A third reason for God’s selection of this land is its meteorological variants. The climate was a powerful incentive to the development of faith in the unseen God. With no great river like the Nile or the Euphrates to bring an unfailing supply of water, the land had to rely on the water from heaven to replenish it and to provide this essential for life. If the rains failed to fill the cisterns during the rainy season and enrich the springs and the rivers, then drought was inevitable. Other calamities, which frequently occurred, were earthquakes, locust invasions, and pestilence. In a land like ancient Canaan, it was natural for men to look to God for security and sustenance. Pagans, however, worshipped nature and created deities that personified a particular aspect of their environment, such as rivers, trees, and springs. The Israelites, however, through God’s initiative, power, and love came to depend upon the true God of weather and climate change. Although not often faithful, their reliance on Elohim always deepened their devotion as they learned they could not depend upon the land alone for their provision. When they understood the lessons of the Lord the proclamation of Amos was the voice that came behind them:

And furthermore, I withheld the rain from you while there were still three months until harvest. Then I would send rain on one city and on another city I would not send rain;…I smote with scorching wind and mildew; and the caterpillar was devouring your many gardens and vineyards, fig trees and olive trees…I sent a plague among you after the manner of Egypt…Yet you have not returned to me,’ declares the Lord. Amos 4:7-10

To ancient Israelites the climate was seen as God’s instrument for advantage and for calamity. Understanding this principle helped to solidify their faith in a sovereign God. A land like Israel, therefore, served as the environmental classroom to nurture the chosen race into a deeper sense of Jehovah’s presence—a presence that was personal and relational.

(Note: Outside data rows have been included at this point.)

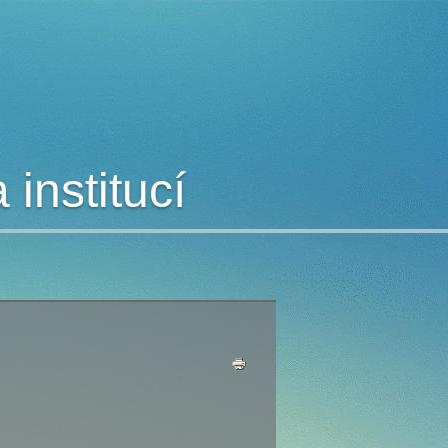
institucí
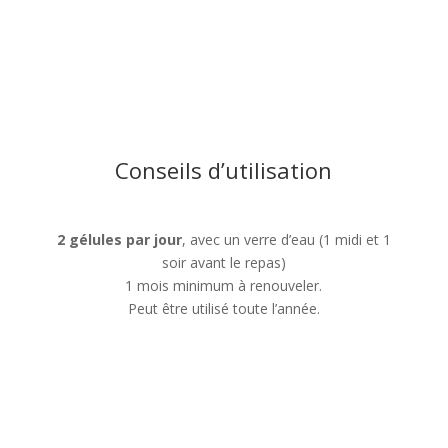
Conseils d’utilisation
2 gélules par jour
, avec un verre d’eau (1 midi et 1
soir avant le repas)
1 mois minimum à renouveler.
Peut être utilisé toute l’année.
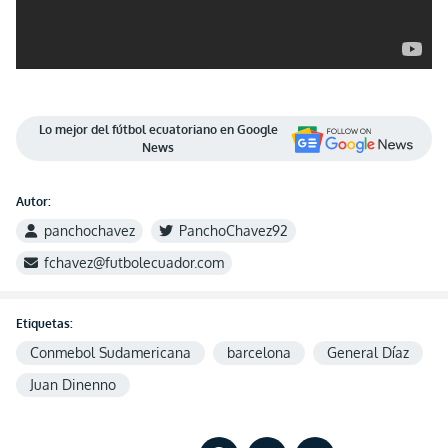
Lo mejor del fútbol ecuatoriano en Google
News
Autor:
panchochavez
PanchoChavez92
fchavez@futbolecuador.com
Etiquetas:
Conmebol Sudamericana
barcelona
General Díaz
Juan Dinenno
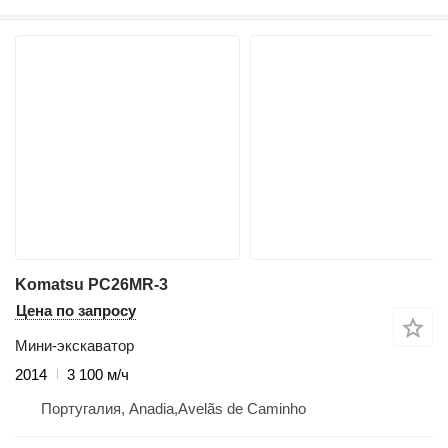
Komatsu PC26MR-3
Цена по запросу
Мини-экскаватор
2014
3 100 м/ч
Португалия, Anadia,Avelãs de Caminho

            A fourth reason God chose this “Land of the Covenant” was its geopolitical location. Unlike our own, ancient civilizations had no difficulty with the integration of religion and politics. In fact history shows us that the two were closely intertwined. The mix of religion and politics provided a context for the Israelites to easily accept a theocratic state with God as the ultimate King. On many occasions and with many of Israel’s leaders, political decisions were decided based upon God’s Word and direction. 
            Although politics still play a major role in the affairs of Israel and its surrounding Arab nations, God has, for the most part, been left out of the decision making. Although not consulted, God is still sovereign and will accomplish his will for the Middle East. The land of Israel is still the center of the world, for how goes the Middle East will determine what happens in the rest of the world. Although world politicians demand peace, they will not find it without the intervention of the peace of God--who is the Messiah, the Christ of Scripture.